Earnings reveal a stretched core business
Li Auto (理想汽车) reported weak fourth‑quarter results after the Hong Kong close on March 12, and the numbers underline a stark problem: the car business is under pressure while the company leans on non‑operating cushions. Vehicle revenue for Q4 was RMB 27.3 billion, down 36% year‑on‑year and below market expectations of RMB 28.2 billion, as average selling price (ASP) slid by RMB 27,000 to RMB 250,000. Vehicle gross margin fell to 16.8% (from an adjusted 19.8% in Q3), roughly in line with the company's prior 15.8%–16.8% guidance — but still below the healthy >20% level investors expect.
Operating profit has already turned negative: Li Auto posted an operating loss of about RMB 400 million in Q4, while net profit was only marginally positive because of roughly RMB 430 million in financial income from its cash hoard. In other words, core selling economics are deteriorating and the headline “net profit” was propped up by interest income rather than an improving auto business. Deliveries fell about 31% year‑on‑year and totaled roughly 109,000 units in the quarter, highlighting the demand and pricing pressures facing the L‑series flagship lineup.
Product mix, guidance and the “i6 effect”
The core drivers are clear. Lower ASPs reflect a product‑mix shift toward the low‑priced i6 — i6’s share rose to about 26% in Q4 and management expects it to climb to roughly 60% in Q1 as capacity ramps — and heavier discounting on older L‑series models. The L family itself is under severe strain: L‑series volumes plunged about 60% in Q4, and Jan–Feb L sales were only 18,000 units (down 67% year‑on‑year).
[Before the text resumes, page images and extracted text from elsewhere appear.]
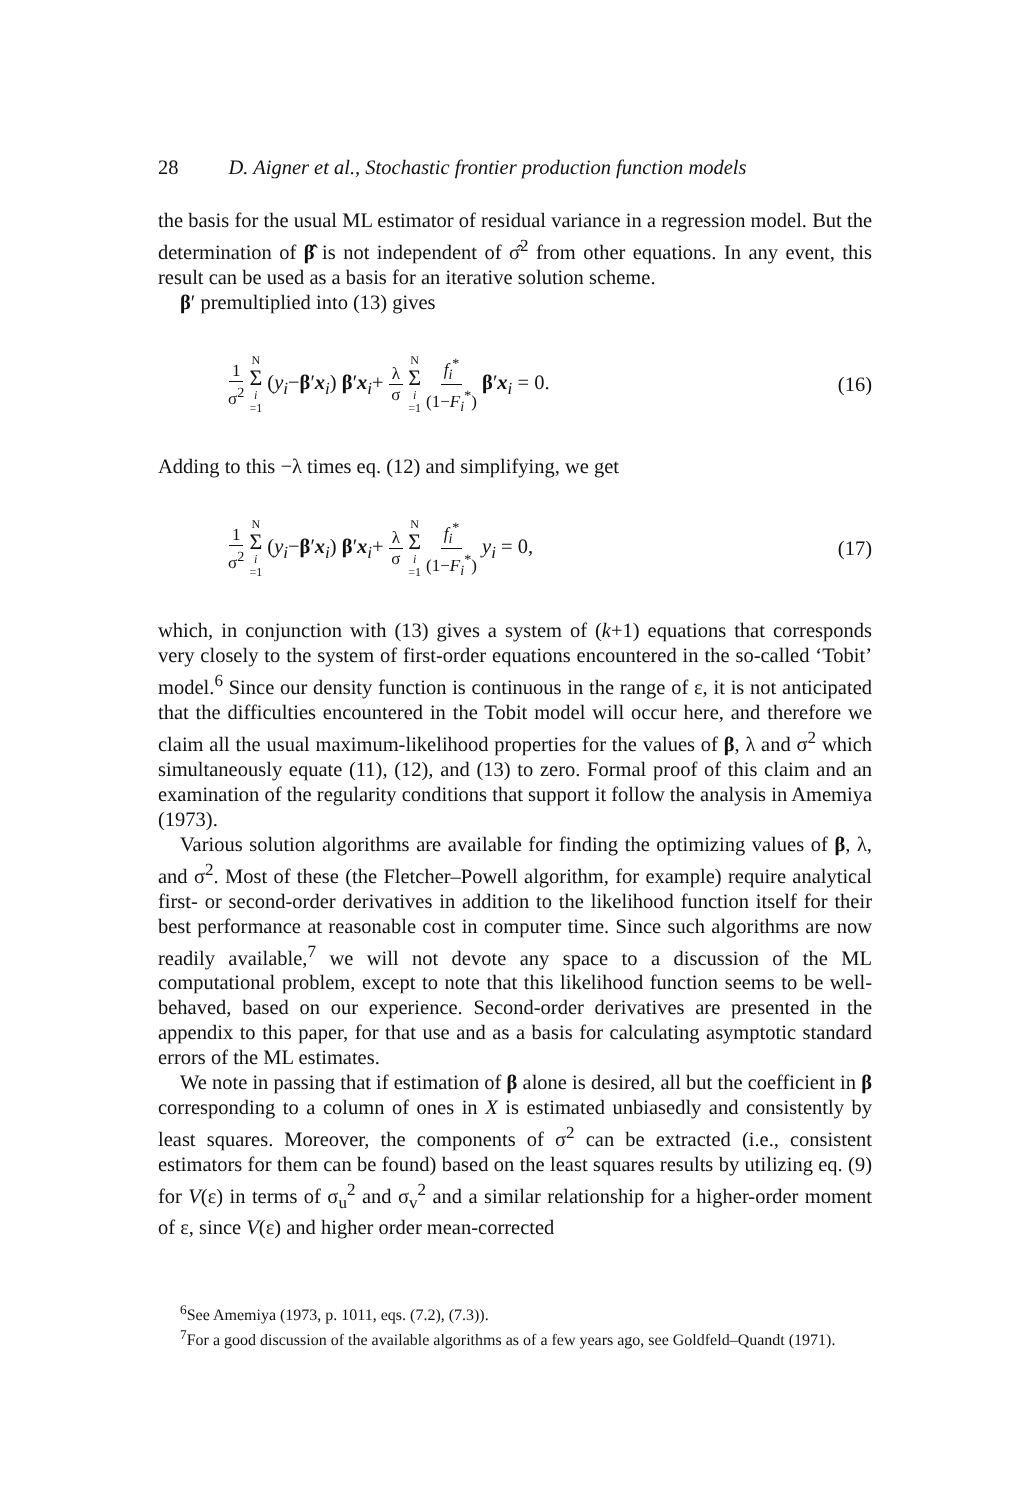28 D. Aigner et al., Stochastic frontier production function models
the basis for the usual ML estimator of residual variance in a regression model. But the determination of β̂ is not independent of σ̂<sup>2</sup> from other equations. In any event, this result can be used as a basis for an iterative solution scheme.
β′ premultiplied into (13) gives
1 σ<sup>2</sup> N Σ i =1 (y<sub>i</sub>−β′x<sub>i</sub>) β′x<sub>i</sub>+ λ σ N Σ i =1 f<sub>i</sub><sup>*</sup> (1−F<sub>i</sub><sup>*</sup>) β′x<sub>i</sub> = 0.
(16)
Adding to this −λ times eq. (12) and simplifying, we get
1 σ<sup>2</sup> N Σ i =1 (y<sub>i</sub>−β′x<sub>i</sub>) β′x<sub>i</sub>+ λ σ N Σ i =1 f<sub>i</sub><sup>*</sup> (1−F<sub>i</sub><sup>*</sup>) y<sub>i</sub> = 0,
(17)
which, in conjunction with (13) gives a system of (k+1) equations that corresponds very closely to the system of first-order equations encountered in the so-called ‘Tobit’ model.<sup>6</sup> Since our density function is continuous in the range of ε, it is not anticipated that the difficulties encountered in the Tobit model will occur here, and therefore we claim all the usual maximum-likelihood properties for the values of β, λ and σ<sup>2</sup> which simultaneously equate (11), (12), and (13) to zero. Formal proof of this claim and an examination of the regularity conditions that support it follow the analysis in Amemiya (1973).
Various solution algorithms are available for finding the optimizing values of β, λ, and σ<sup>2</sup>. Most of these (the Fletcher–Powell algorithm, for example) require analytical first- or second-order derivatives in addition to the likelihood function itself for their best performance at reasonable cost in computer time. Since such algorithms are now readily available,<sup>7</sup> we will not devote any space to a discussion of the ML computational problem, except to note that this likelihood function seems to be well-behaved, based on our experience. Second-order derivatives are presented in the appendix to this paper, for that use and as a basis for calculating asymptotic standard errors of the ML estimates.
We note in passing that if estimation of β alone is desired, all but the coefficient in β corresponding to a column of ones in X is estimated unbiasedly and consistently by least squares. Moreover, the components of σ<sup>2</sup> can be extracted (i.e., consistent estimators for them can be found) based on the least squares results by utilizing eq. (9) for V(ε) in terms of σ<sub>u</sub><sup>2</sup> and σ<sub>v</sub><sup>2</sup> and a similar relationship for a higher-order moment of ε, since V(ε) and higher order mean-corrected
<sup>6</sup> See Amemiya (1973, p. 1011, eqs. (7.2), (7.3)).
<sup>7</sup> For a good discussion of the available algorithms as of a few years ago, see Goldfeld–Quandt (1971).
Guidance for Q1 calls for 85,000–90,000 deliveries, roughly in line with Street volume forecasts, but Li Auto warned ASPs will likely fall further to around RMB 222,000 — a material headwind for vehicle margins given fixed cost absorption.
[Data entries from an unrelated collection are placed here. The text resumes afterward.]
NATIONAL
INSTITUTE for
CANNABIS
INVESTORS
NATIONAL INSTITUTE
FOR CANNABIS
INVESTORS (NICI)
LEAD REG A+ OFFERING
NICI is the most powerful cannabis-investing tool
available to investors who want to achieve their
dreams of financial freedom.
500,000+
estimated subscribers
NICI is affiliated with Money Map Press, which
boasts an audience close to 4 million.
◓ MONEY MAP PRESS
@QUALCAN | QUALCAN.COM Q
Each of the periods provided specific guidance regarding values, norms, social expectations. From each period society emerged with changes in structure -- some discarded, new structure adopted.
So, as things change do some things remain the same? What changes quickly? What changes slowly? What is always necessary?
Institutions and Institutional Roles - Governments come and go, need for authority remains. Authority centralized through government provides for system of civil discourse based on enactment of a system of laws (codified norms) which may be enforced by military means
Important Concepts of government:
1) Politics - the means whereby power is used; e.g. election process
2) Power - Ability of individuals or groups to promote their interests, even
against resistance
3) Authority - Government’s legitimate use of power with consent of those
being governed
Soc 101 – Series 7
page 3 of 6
Tech bets — chips, L9 refresh and robots as a strategic hedge
Faced with that pressure, Li Auto is doubling down on a product and technology pivot. It has been reported that a new, self‑developed “Mach 100 (马赫100)” chip built on 5nm will enter production and deliver up to 2,560 TOPS in a dual‑chip in‑car configuration, starting on the upcoming L9 Livis. It has also been reported that Li Auto is expanding into embodied intelligence — coordinating base models, in‑house silicon and a robot operating system — and may unveil a two‑wheeled “embodied” robot in the first half of the year. The company plans steeply refreshed L‑series models (L9 to lead in Q2) with more features at lower price points as part of an “add‑specs, cut‑price” strategy to stabilize volumes.
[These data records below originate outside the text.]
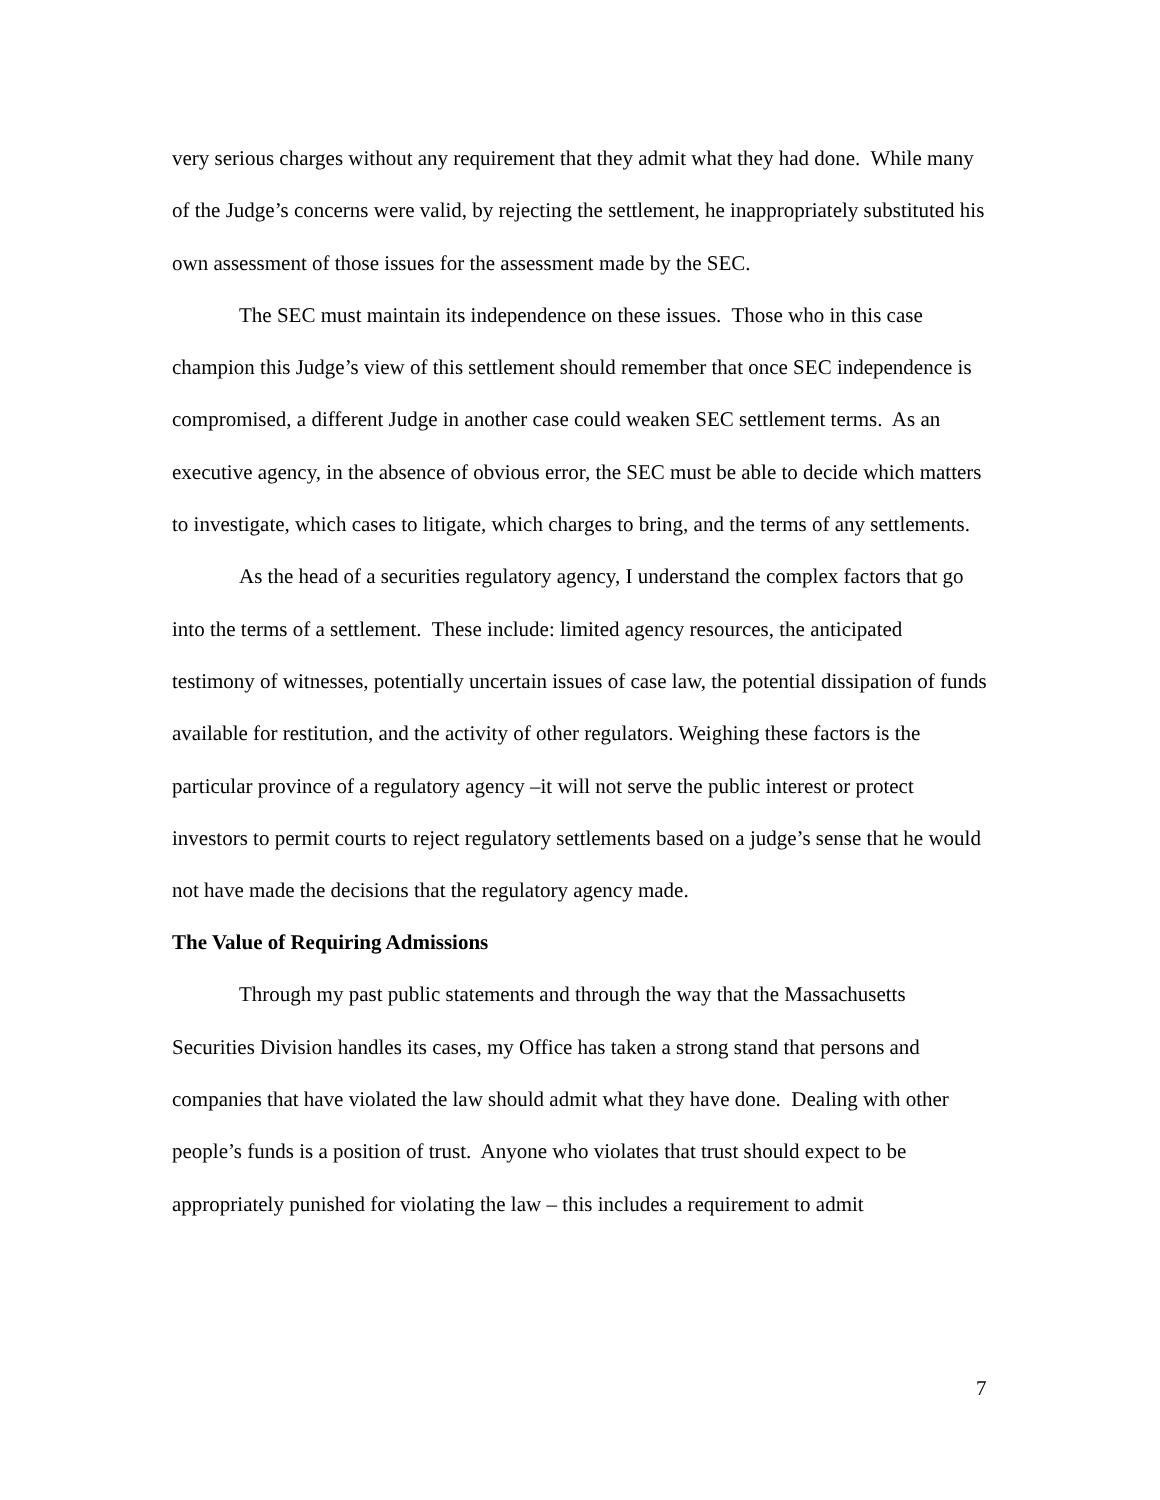very serious charges without any requirement that they admit what they had done. While many of the Judge’s concerns were valid, by rejecting the settlement, he inappropriately substituted his own assessment of those issues for the assessment made by the SEC.
The SEC must maintain its independence on these issues. Those who in this case champion this Judge’s view of this settlement should remember that once SEC independence is compromised, a different Judge in another case could weaken SEC settlement terms. As an executive agency, in the absence of obvious error, the SEC must be able to decide which matters to investigate, which cases to litigate, which charges to bring, and the terms of any settlements.
As the head of a securities regulatory agency, I understand the complex factors that go into the terms of a settlement. These include: limited agency resources, the anticipated testimony of witnesses, potentially uncertain issues of case law, the potential dissipation of funds available for restitution, and the activity of other regulators. Weighing these factors is the particular province of a regulatory agency –it will not serve the public interest or protect investors to permit courts to reject regulatory settlements based on a judge’s sense that he would not have made the decisions that the regulatory agency made.
The Value of Requiring Admissions
Through my past public statements and through the way that the Massachusetts Securities Division handles its cases, my Office has taken a strong stand that persons and companies that have violated the law should admit what they have done. Dealing with other people’s funds is a position of trust. Anyone who violates that trust should expect to be appropriately punished for violating the law – this includes a requirement to admit
7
These moves come amid a broader Chinese push to localize compute and software stacks as geopolitical tensions and U.S. export controls make high‑end chips less certain. Can proprietary silicon and new autonomous/robotic products provide the lifeline Li needs — or are they a costly distraction while the L business bleeds margin? For investors the next test is near: Q1 ASP and gross‑margin trajectory, and whether the L9 relaunch and i6 ramp can arrest a slide that has already pushed operating profit to the edge.